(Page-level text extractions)
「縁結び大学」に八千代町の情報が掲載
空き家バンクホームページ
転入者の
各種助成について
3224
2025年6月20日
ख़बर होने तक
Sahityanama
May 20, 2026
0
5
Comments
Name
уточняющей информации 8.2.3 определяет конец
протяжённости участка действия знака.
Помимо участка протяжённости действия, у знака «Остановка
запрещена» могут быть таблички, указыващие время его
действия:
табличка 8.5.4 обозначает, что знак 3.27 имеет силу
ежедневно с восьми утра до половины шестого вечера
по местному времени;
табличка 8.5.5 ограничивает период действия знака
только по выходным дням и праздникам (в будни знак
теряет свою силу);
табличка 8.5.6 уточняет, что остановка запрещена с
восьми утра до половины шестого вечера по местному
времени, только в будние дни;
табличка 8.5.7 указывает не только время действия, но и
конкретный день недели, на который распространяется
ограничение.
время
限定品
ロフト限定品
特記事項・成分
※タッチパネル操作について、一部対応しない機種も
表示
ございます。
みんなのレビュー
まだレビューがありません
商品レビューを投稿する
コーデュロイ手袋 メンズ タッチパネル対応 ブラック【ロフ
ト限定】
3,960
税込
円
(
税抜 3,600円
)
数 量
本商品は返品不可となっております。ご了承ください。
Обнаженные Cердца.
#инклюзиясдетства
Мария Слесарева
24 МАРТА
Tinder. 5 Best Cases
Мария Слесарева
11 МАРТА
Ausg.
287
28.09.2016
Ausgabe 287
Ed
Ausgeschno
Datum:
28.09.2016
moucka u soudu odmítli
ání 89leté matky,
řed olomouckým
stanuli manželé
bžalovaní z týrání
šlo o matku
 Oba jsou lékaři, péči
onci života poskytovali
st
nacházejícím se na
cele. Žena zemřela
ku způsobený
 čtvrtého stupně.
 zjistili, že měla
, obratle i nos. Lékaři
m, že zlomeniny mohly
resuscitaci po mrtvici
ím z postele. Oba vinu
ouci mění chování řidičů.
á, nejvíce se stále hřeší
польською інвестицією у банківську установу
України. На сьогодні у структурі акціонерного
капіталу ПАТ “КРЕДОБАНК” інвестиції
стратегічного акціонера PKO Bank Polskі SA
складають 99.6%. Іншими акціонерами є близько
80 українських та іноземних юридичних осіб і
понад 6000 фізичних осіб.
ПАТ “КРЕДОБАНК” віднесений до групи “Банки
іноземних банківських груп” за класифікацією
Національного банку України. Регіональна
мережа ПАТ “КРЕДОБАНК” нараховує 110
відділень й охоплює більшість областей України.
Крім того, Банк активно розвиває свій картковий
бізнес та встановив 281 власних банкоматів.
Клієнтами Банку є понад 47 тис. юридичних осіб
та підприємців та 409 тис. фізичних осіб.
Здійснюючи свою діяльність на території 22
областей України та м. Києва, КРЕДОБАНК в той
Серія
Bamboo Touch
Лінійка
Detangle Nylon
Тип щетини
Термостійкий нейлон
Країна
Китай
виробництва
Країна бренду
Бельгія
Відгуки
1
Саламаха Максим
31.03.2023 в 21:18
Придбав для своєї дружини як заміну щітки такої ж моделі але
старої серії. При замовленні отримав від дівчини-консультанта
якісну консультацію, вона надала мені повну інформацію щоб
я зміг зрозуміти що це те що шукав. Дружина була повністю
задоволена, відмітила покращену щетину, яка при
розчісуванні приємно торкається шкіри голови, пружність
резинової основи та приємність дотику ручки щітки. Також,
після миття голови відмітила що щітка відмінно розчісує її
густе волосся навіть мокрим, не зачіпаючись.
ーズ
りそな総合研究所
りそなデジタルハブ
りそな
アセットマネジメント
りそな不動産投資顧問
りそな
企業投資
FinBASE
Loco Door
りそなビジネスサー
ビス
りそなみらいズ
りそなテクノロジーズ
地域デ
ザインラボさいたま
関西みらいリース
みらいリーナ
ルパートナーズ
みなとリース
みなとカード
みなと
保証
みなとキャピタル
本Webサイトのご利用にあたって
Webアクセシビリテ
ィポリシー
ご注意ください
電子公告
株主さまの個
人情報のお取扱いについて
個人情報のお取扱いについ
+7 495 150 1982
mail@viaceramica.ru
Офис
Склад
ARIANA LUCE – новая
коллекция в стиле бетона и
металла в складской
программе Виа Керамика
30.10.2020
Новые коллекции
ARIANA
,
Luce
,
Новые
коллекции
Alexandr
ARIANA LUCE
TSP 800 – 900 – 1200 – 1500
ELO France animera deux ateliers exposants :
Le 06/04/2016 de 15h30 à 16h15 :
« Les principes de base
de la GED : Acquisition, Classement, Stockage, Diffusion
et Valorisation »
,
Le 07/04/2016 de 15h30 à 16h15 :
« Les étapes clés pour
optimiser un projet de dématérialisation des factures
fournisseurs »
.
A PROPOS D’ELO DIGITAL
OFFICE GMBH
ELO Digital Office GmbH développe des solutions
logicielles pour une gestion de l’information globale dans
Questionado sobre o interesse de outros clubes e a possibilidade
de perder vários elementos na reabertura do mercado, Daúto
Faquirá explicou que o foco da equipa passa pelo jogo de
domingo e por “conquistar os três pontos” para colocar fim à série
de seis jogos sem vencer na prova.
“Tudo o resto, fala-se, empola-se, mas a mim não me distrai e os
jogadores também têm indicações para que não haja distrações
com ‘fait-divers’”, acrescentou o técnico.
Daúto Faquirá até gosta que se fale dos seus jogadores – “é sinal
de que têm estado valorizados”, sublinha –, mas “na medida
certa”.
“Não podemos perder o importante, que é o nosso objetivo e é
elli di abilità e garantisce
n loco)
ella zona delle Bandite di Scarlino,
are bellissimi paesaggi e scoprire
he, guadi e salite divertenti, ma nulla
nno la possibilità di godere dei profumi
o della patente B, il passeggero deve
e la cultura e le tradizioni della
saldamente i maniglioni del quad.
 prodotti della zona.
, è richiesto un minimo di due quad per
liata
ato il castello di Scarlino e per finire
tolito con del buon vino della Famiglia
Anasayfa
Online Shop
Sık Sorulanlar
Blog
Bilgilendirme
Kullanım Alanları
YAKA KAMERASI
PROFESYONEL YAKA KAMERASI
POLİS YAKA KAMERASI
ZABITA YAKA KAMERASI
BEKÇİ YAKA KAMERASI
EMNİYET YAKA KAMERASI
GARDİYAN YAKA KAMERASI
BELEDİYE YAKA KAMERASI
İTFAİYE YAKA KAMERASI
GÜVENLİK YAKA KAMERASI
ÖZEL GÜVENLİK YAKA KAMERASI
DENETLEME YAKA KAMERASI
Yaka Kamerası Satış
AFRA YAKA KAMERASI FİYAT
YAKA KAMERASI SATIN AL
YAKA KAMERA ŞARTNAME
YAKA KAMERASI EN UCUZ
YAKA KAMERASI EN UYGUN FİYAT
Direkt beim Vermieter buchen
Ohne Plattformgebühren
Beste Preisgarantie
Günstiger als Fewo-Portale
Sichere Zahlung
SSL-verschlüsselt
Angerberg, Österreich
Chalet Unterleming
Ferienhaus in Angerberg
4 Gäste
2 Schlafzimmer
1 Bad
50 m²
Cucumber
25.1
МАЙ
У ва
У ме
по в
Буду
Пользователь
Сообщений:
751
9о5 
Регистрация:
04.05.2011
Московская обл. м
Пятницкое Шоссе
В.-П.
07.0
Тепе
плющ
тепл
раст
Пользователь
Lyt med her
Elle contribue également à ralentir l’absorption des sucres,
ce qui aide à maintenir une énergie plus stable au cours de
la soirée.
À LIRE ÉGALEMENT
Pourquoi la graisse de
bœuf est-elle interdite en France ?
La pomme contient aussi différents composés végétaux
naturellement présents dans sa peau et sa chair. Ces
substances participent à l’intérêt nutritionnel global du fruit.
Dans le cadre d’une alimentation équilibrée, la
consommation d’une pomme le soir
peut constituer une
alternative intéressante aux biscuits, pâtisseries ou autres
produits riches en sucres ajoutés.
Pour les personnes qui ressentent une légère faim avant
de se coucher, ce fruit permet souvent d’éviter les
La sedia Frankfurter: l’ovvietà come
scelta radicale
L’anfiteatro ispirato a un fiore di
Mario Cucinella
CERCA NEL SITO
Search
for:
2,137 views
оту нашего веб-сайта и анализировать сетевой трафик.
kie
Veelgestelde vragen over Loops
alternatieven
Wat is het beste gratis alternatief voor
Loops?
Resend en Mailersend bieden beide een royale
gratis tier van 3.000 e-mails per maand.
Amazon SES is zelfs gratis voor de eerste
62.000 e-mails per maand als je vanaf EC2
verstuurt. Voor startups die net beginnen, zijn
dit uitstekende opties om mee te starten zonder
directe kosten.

#### Task:
Using the data above, reproduce exactly the lines from the line that contains "табличка 8.5.4 обозначает, что" through the line that contains "Обнаженные Cердца.", including both.

#### Solution to this problem:
табличка 8.5.4 обозначает, что знак 3.27 имеет силу
ежедневно с восьми утра до половины шестого вечера
по местному времени;
табличка 8.5.5 ограничивает период действия знака
только по выходным дням и праздникам (в будни знак
теряет свою силу);
табличка 8.5.6 уточняет, что остановка запрещена с
восьми утра до половины шестого вечера по местному
времени, только в будние дни;
табличка 8.5.7 указывает не только время действия, но и
конкретный день недели, на который распространяется
ограничение.
время
限定品
ロフト限定品
特記事項・成分
※タッチパネル操作について、一部対応しない機種も
表示
ございます。
みんなのレビュー
まだレビューがありません
商品レビューを投稿する
コーデュロイ手袋 メンズ タッチパネル対応 ブラック【ロフ
ト限定】
3,960
税込
円
(
税抜 3,600円
)
数 量
本商品は返品不可となっております。ご了承ください。
Обнаженные Cердца.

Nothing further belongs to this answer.